Don’t Spoil Your Job Chances with Resume Mistakes!
According to resume guru Barbara Safani, a poorly formatted resume can be a “deal breaker.” When you are asked to submit your resume to potential employers, be sure you avoid the following five pitfalls:
- Stay Away From Bulk–everyone agrees that large chunks of text are boring and a turnoff. Pick your words carefully so that your descriptions are clear, precise, and concise. Safani recommends no more than six lines to describe your responsibilities for a given position. Use graphic highlighting to illustrate your accomplishments, and make use of bullets.
- Tiny Type Is Not Good For The Eyes Or You–trust me, if an HR manager feels the need to pull out a magnifying glass in order to read your resume, your resume won’t get read! The recommended font size ranges from 10 to 12 points. This range has long been the accepted norm for reading material. If you go below this font size, you go at your own risk.
- Save the Fancy Fonts for Friends and Frivolity–the accepted business font types are Times New Roman and Arial or ones that closely resemble these two. The fancy script, or calligraphy fonts, or ones that look as though they should be on a theater program are difficult to read and considered inappropriate for business settings. One other word of caution is not to indulge yourself by bringing on the “bold and italics.” If you must use boldface, use it strategically and sparingly.
- Use White Space to Frame Your Message–if your resume is spread from edge to edge on the paper, the first impression is, “this is too much information, and it’s going to take too much time to read.” So guess where the final resting spot is for these resumes?—that’s right, File 13! Use white space to frame your information attractively and to make it easy for HR managers to quickly spot your key selling points.

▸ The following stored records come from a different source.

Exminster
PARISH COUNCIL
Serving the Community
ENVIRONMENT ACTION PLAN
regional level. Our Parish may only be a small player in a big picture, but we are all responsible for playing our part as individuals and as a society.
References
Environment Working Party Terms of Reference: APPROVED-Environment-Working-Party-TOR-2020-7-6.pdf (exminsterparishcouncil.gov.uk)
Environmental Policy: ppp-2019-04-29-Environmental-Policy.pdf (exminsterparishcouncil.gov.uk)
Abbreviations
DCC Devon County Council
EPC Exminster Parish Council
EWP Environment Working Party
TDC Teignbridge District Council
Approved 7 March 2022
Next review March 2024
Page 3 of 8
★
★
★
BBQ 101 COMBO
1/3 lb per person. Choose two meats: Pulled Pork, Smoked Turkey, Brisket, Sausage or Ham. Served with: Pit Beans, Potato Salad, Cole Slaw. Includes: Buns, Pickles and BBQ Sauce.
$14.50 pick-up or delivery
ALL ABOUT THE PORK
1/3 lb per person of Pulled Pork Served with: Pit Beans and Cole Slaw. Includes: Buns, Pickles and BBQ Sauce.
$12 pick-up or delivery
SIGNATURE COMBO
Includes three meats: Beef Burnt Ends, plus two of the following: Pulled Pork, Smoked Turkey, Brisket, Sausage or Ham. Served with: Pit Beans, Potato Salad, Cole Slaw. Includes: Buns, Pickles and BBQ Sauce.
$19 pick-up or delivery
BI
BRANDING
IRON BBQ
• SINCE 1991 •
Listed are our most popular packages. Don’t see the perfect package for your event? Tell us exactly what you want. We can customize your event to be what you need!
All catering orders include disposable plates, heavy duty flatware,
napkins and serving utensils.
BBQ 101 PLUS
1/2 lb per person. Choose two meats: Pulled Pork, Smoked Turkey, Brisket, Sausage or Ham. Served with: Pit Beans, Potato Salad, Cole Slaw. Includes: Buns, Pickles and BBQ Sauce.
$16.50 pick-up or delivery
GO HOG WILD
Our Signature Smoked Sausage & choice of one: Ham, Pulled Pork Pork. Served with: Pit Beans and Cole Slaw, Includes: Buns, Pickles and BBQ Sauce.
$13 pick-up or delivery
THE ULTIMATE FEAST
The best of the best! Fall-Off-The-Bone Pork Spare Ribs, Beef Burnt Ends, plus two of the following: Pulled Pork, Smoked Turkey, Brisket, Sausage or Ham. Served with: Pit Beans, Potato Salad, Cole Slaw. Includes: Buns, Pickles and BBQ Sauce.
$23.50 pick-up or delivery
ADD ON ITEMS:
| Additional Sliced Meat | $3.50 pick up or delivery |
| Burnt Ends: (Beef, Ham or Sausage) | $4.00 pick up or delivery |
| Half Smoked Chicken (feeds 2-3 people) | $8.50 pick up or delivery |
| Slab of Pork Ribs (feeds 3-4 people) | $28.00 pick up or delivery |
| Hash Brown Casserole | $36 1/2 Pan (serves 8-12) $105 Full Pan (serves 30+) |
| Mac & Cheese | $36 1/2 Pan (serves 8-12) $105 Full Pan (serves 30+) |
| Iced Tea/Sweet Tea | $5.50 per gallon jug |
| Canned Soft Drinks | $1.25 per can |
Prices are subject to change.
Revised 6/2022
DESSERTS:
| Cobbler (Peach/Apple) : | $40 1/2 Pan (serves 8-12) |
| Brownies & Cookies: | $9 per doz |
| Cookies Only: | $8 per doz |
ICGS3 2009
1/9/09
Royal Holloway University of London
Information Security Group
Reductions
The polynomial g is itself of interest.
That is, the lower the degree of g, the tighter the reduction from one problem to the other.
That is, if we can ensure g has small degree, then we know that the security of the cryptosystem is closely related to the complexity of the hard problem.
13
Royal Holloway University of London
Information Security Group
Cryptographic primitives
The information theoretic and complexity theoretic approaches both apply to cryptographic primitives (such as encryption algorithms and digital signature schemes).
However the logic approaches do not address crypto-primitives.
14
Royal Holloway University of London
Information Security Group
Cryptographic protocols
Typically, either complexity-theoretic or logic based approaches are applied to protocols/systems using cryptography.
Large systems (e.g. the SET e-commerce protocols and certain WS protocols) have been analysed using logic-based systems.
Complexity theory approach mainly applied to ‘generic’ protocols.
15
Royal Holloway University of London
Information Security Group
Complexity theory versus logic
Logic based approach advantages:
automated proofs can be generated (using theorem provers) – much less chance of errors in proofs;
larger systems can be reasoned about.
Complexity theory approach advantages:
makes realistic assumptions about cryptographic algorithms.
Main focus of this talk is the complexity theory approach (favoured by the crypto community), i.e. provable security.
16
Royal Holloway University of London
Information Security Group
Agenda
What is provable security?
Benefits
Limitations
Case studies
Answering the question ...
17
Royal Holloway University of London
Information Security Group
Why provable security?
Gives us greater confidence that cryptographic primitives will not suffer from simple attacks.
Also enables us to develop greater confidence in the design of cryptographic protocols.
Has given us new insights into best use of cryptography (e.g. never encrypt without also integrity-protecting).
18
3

- Too Long, So Long–a potential employer isn’t going to “wade through” pages of information to find out about your important experience and skills. If you have lots of experience from a number of positions, Safani recommends that you abbreviate older experience and perhaps put it in a category labeled “additional experience.”
Use these tips to help you fine tune your resume and to compete successfully for that coveted job!